## Information given
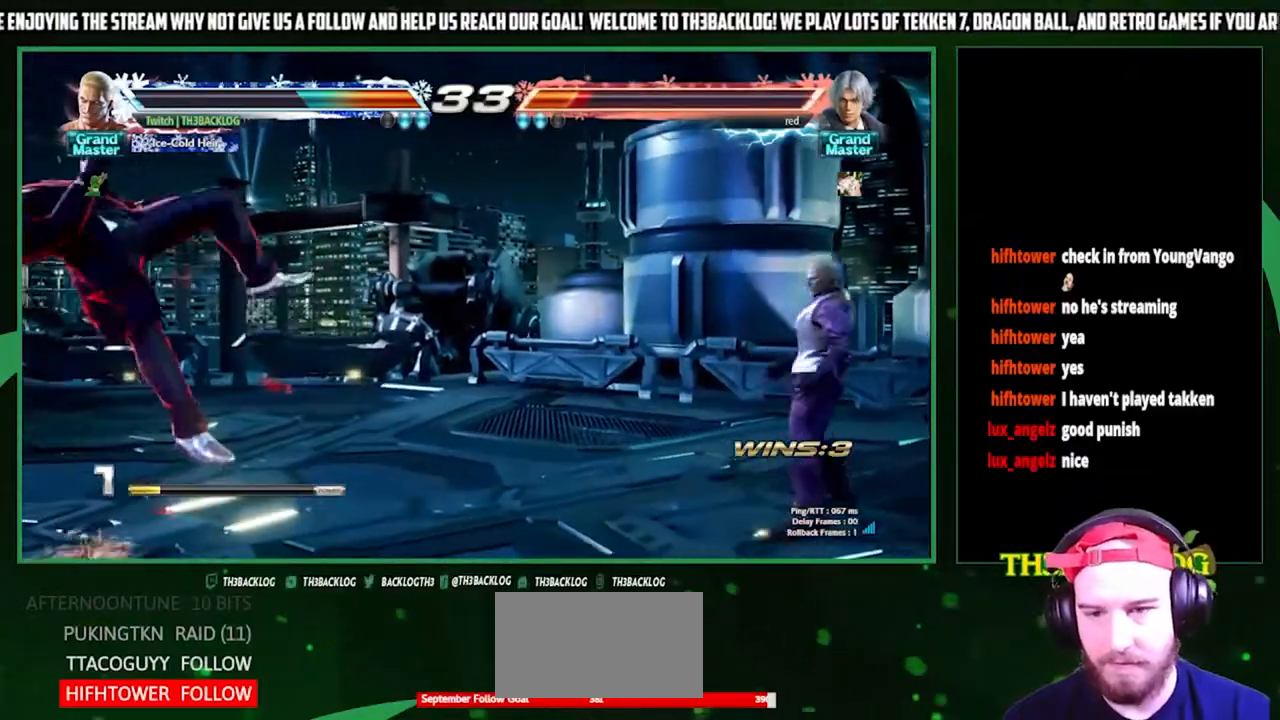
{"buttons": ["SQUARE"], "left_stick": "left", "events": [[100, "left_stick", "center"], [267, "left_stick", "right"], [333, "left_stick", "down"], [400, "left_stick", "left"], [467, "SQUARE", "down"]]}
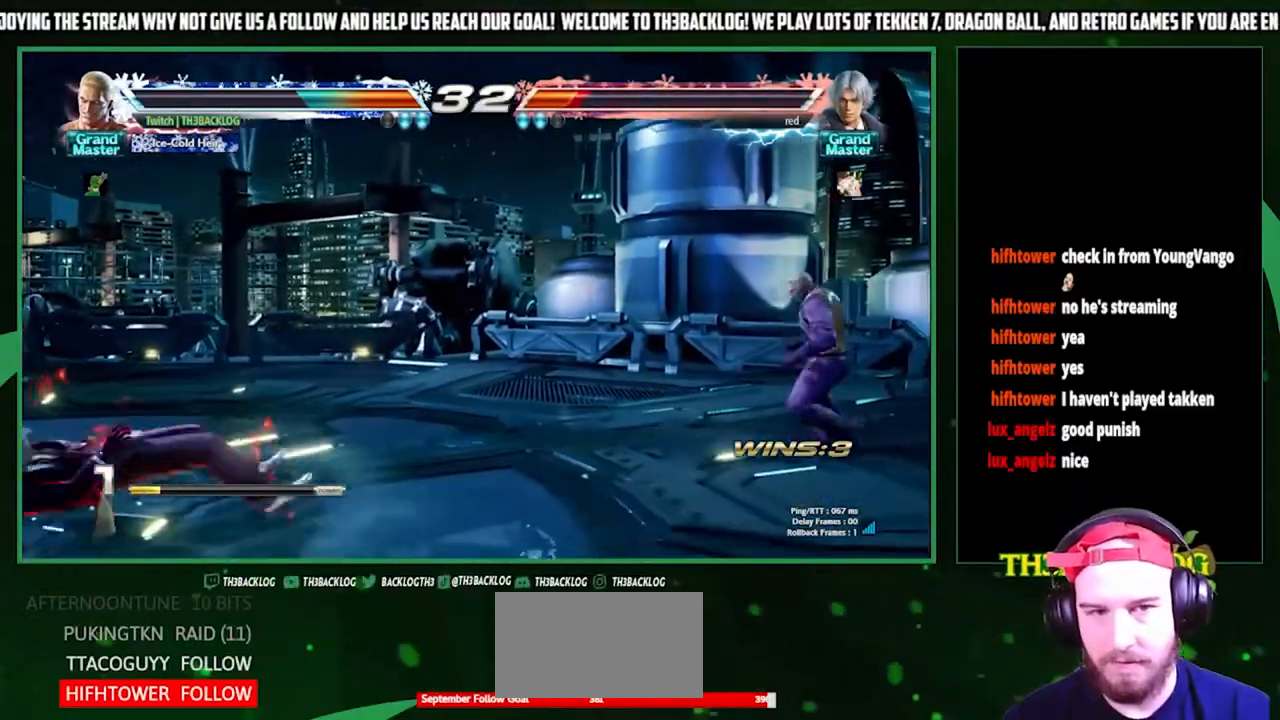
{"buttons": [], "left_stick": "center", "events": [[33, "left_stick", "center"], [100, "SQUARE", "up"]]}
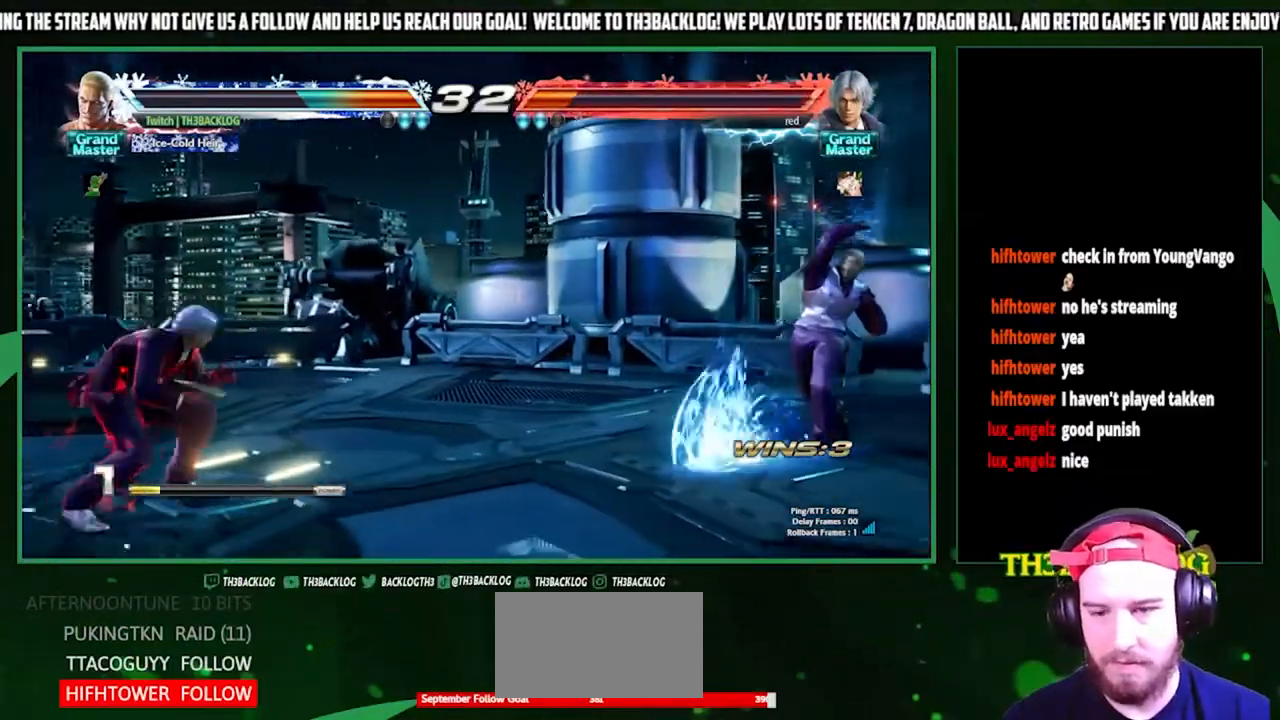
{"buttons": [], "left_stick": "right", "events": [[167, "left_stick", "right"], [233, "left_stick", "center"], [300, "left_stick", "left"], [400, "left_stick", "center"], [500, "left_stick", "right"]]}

---

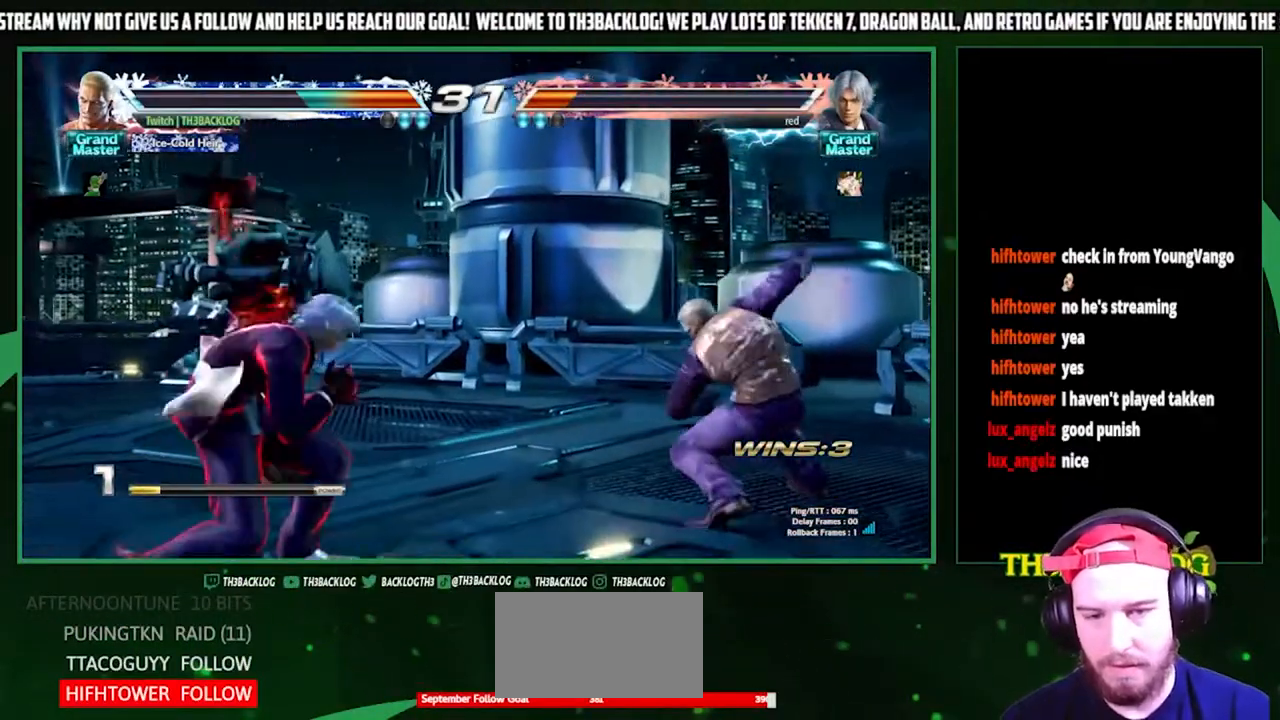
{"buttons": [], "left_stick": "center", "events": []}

## Task goal
The lines holding the word "SQUARE" are the answer. Find them in the entries and copy them.

## Solution to this task
{"buttons": ["SQUARE"], "left_stick": "left", "events": [[100, "left_stick", "center"], [267, "left_stick", "right"], [333, "left_stick", "down"], [400, "left_stick", "left"], [467, "SQUARE", "down"]]}
{"buttons": [], "left_stick": "center", "events": [[33, "left_stick", "center"], [100, "SQUARE", "up"]]}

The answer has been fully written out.